I spotted this obituary in the Daily Telegraph. In the UK and for those of my generation, Ian Allan was synonymous with train spotting books and quality transport books. Certainly in my teens and early twenties, Ian Allen was THE transport publisher – we don’t often think how lucky we are today with so many excellent and often very specialised books. I had plenty of both. I got rid of my spotters guides – perhaps I shouldn’t, but all they showed was that I was too young to see much steam in day-to-day service. I have still got some of my early Ian Allan photo albums, including my first, ‘Southern Steam’.
Reading this obituary, I learnt a lot about the man, including….
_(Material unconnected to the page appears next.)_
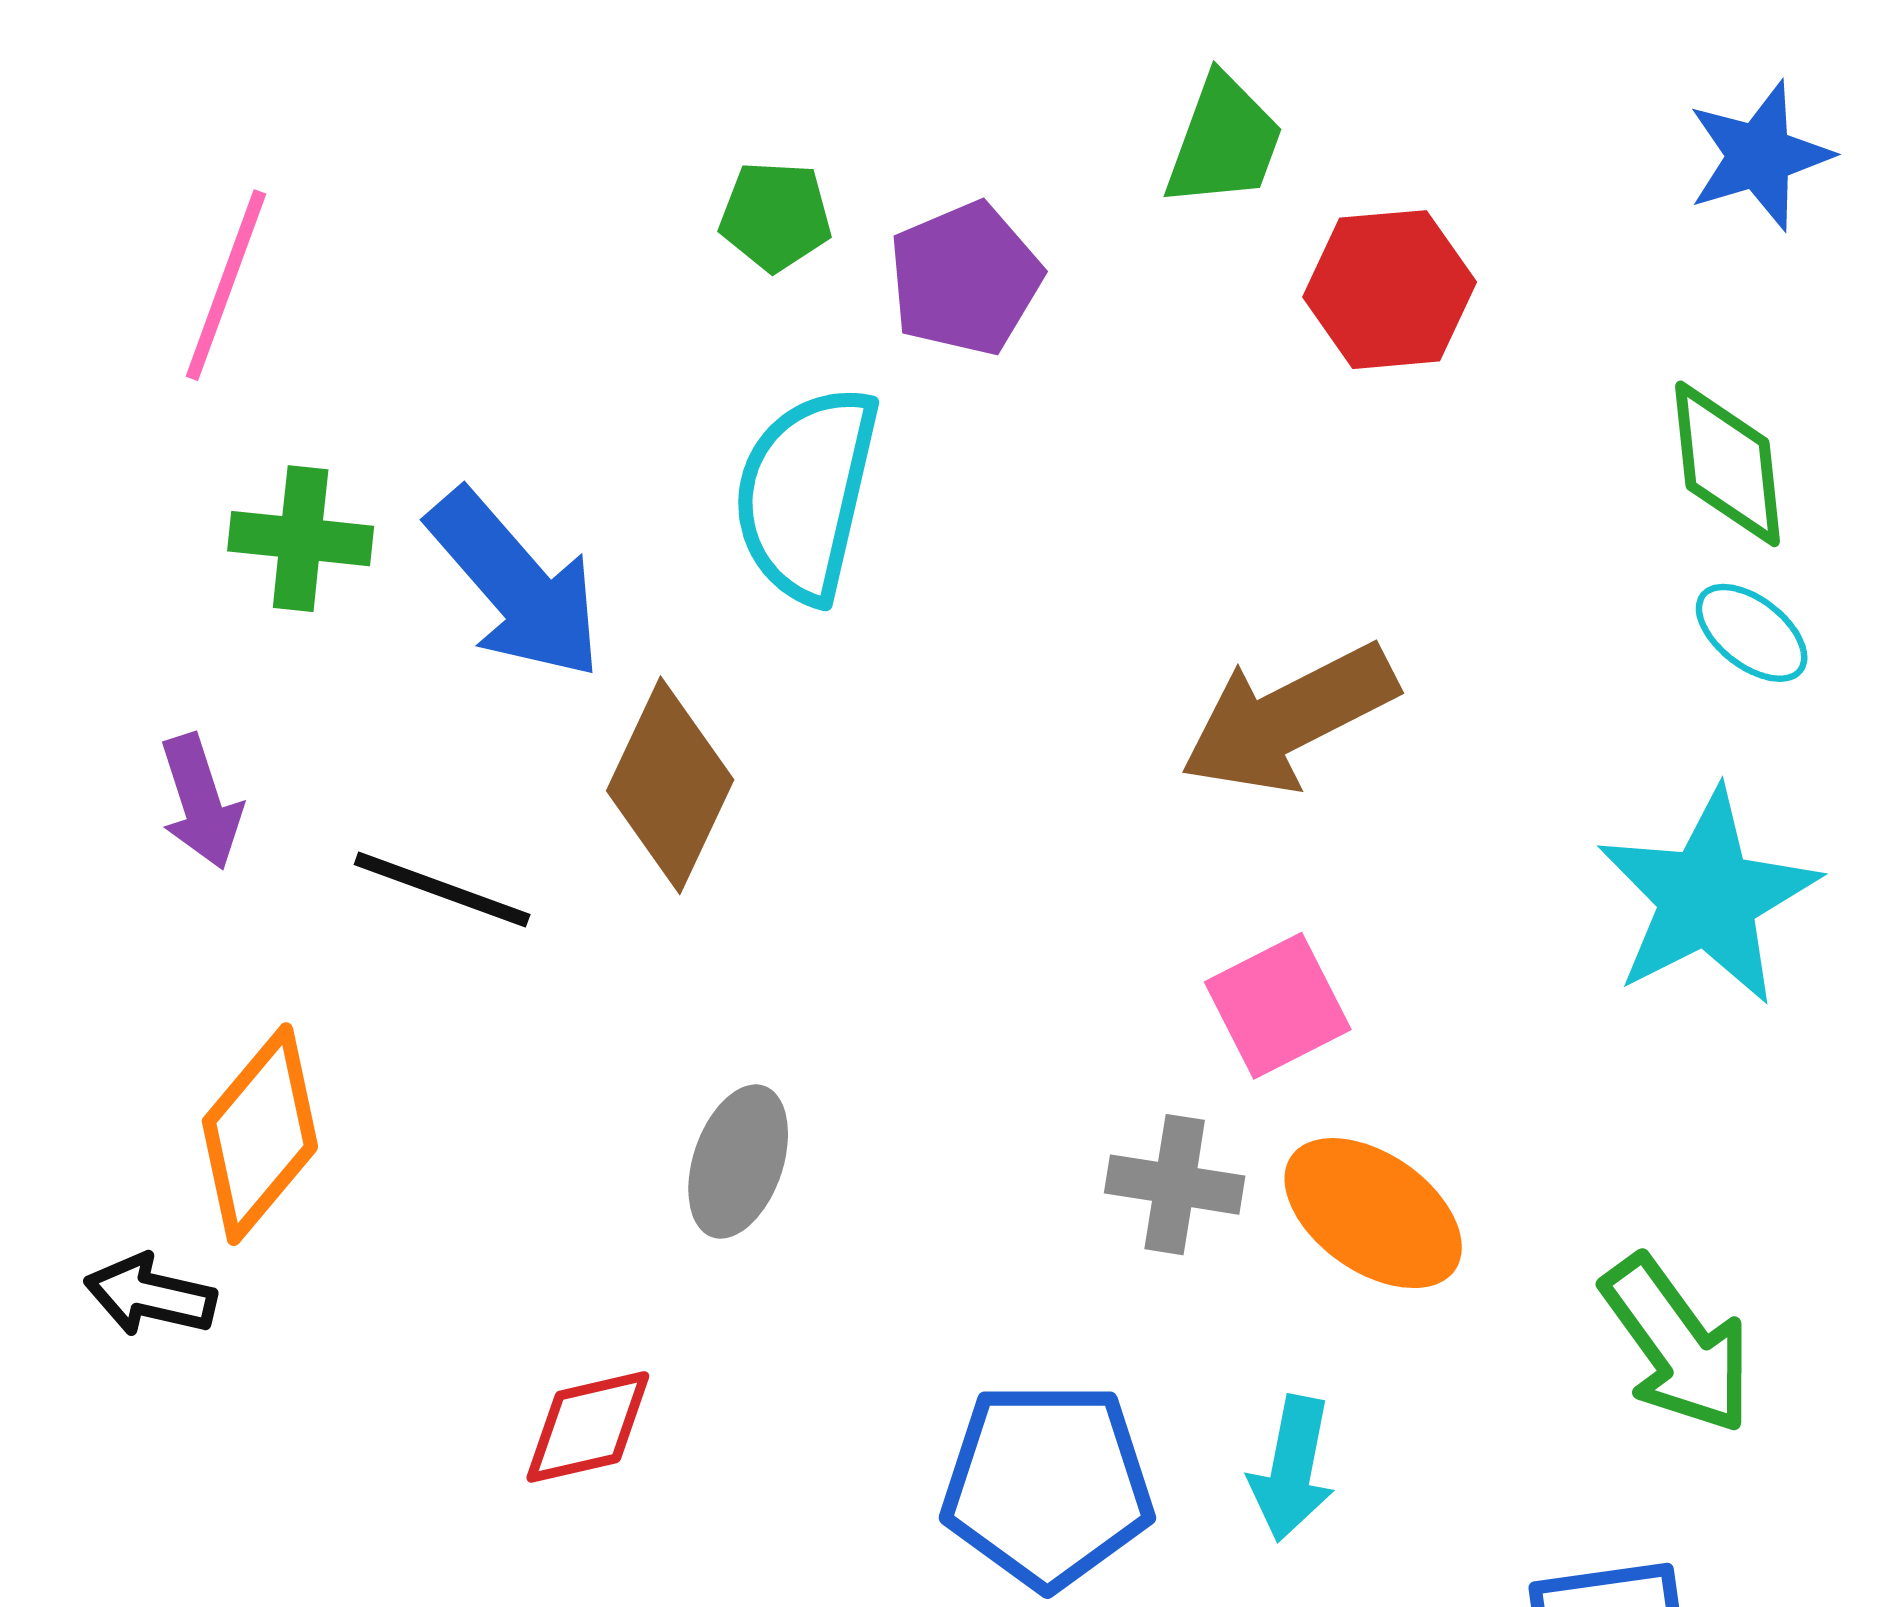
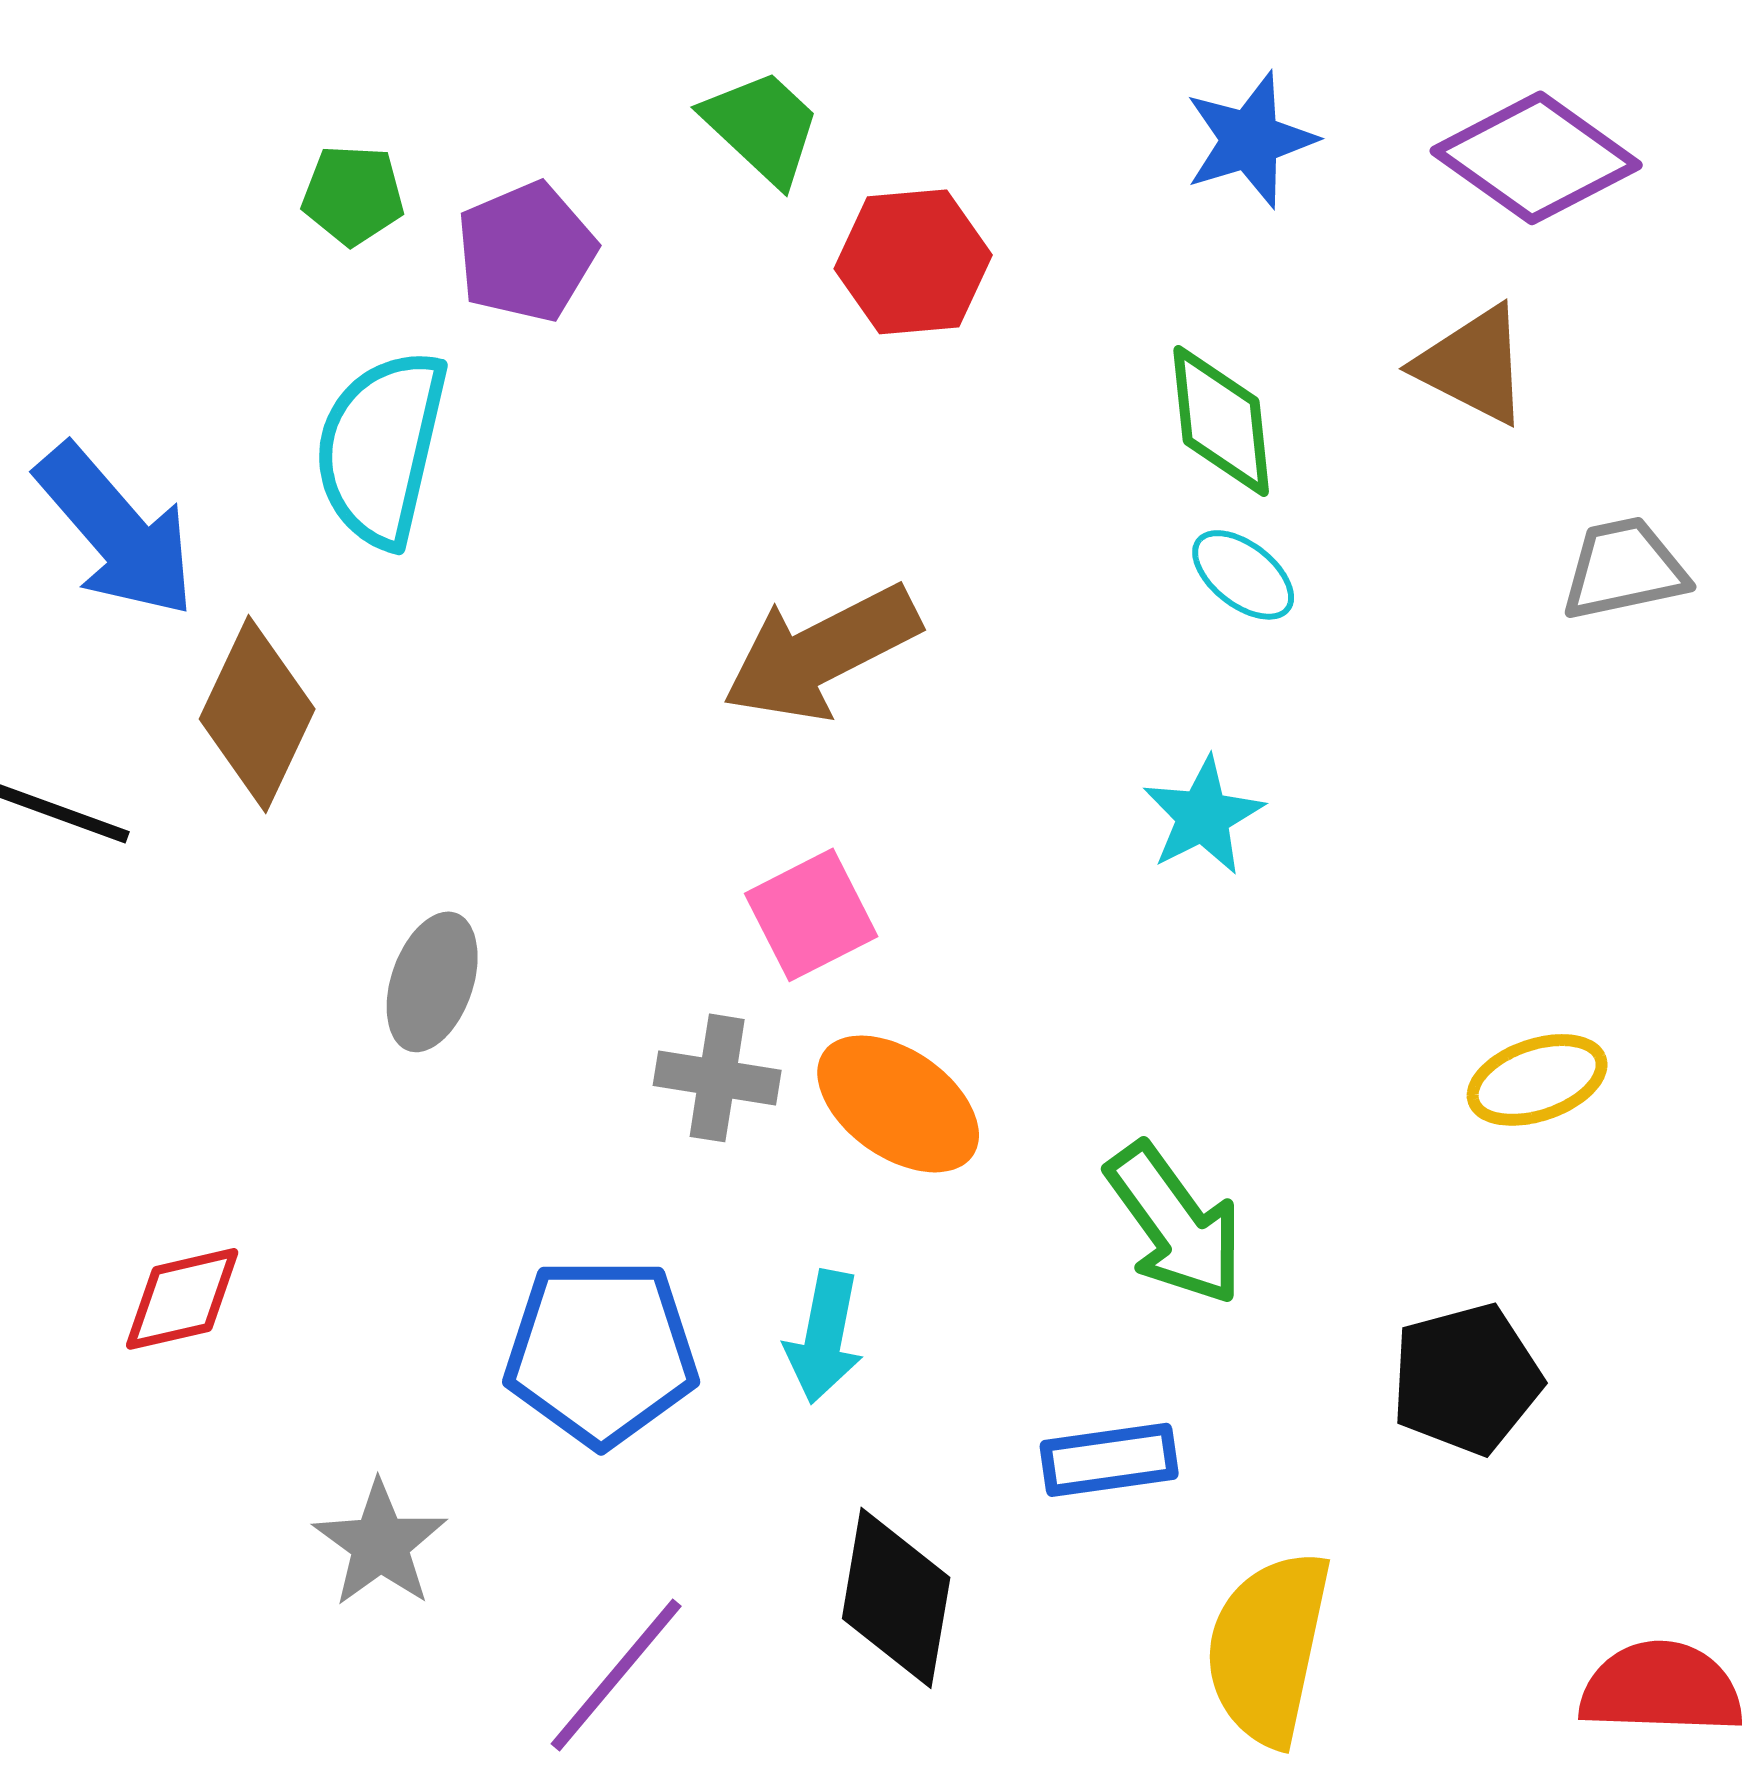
green trapezoid: (1224, 141) -> (762, 127), turned -67
cyan star: (1708, 897) -> (1203, 816), size x0.6
gray ellipse: (738, 1162) -> (432, 982), moved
Ian Allan, who has died the day before his 93rd birthday, triggered the post-war explosion of trainspotting as a British pastime by publishing the first booklet of engine numbers in 1942 and starting a club which had 230,000 members by the time steam gave way to diesel. He diversified the business to embrace magazines, bookshops, a travel agency, a Masonic publisher, a printing business, organic garden supplies, commercial property and car dealerships…..
At 15 Ian lost a leg following a camping accident during exercises with the OTC, and this seemed to limit his career opportunities. Already a railway enthusiast (and regular visitor to the signal box at Christ’s Hospital station), he left school when war broke out to join the Southern’s staff at Waterloo. He helped to produce the company’s magazine and handle enquiries from the public – and increasingly from enthusiasts…..
Allan was 20, and a 15s-a-week clerk with the Southern Railway, when he published the ABC of Southern Railway Locomotives in response to calls from enthusiasts for information. Management declined to publish it, but allowed Allan to do so at his own risk.
The first 2,000 copies of the shilling booklet sold out in days. Further ABCs on the Great Western, LNER and LMS railways, and London buses, trams and trolleybuses, went like hot cakes, friends and neighbours helping to distribute them.
It had not occurred to Allan that “bagging” the locomotives he listed would take off as a hobby. But within weeks, knots of schoolboys armed with his booklet appeared at the end of station platforms, and in 1943 he and his colleague (and future wife) Mollie Franklin launched the Ian Allan Loco-spotters’ Club….
Spotters had to sign a pledge “not to interfere with railway working or trespass on railway property” on pain of expulsion from the club. In the deferential post-war years it was largely adhered to – though unruly scenes on Preston station in 1951 led to spotters being banned there. By 1964, however, Allan was lamenting that “mods and rockers” had infiltrated the club.
Finally, the article included this delightful picture of trainspotting, 1950 style. It’s also an interesting socially commentary. Look at the school uniforms. All urchins are in uniform, and a number of schools seem to be represented. Not so many years later, they’d all be kicking lumps out of each other, and all the caps would be thrown on the track. A good time in some ways – but how many of these kids were living near the poverty line, with an outside toilet and a weekly bath in a tin tub?